Data:

+ + + + + + +

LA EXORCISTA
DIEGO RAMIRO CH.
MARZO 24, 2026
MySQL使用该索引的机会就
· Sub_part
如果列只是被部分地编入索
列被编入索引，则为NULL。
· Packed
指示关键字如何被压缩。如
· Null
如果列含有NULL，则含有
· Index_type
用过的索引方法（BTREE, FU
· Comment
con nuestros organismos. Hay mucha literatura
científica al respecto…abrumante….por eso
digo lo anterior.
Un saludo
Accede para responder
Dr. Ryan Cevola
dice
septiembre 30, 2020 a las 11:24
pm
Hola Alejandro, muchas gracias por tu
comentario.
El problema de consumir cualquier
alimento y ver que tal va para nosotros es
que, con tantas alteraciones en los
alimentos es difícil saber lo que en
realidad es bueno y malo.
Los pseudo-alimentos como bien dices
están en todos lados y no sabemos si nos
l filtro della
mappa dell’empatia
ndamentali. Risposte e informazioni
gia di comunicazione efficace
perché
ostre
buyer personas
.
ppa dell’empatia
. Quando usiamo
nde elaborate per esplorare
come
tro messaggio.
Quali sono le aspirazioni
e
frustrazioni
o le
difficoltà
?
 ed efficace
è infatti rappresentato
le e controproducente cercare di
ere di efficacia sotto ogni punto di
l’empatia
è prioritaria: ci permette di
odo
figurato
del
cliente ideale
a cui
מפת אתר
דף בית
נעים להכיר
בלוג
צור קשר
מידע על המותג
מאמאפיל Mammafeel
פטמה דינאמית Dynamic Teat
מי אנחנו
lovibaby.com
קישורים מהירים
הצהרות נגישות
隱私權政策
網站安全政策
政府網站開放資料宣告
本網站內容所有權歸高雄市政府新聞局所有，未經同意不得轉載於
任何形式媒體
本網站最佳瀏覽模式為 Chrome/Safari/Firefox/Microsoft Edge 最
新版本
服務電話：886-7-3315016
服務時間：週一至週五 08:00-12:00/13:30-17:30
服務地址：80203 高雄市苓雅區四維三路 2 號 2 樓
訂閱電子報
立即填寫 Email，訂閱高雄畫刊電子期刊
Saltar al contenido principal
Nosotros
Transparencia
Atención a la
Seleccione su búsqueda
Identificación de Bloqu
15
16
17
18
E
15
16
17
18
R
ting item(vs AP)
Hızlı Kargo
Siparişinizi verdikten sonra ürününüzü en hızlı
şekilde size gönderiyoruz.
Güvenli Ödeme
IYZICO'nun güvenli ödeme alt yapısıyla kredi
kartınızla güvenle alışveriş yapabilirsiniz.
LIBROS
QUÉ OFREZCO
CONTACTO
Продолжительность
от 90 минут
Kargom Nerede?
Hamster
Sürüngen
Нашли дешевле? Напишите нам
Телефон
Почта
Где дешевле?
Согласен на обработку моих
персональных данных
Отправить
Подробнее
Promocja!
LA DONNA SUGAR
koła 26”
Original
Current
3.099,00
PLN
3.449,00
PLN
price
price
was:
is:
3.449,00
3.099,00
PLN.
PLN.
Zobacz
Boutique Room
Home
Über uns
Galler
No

+ + + + + + +

Task objective: Return the total number of lines in the records that contain "дешевле", without any explanation.

Task solution: 2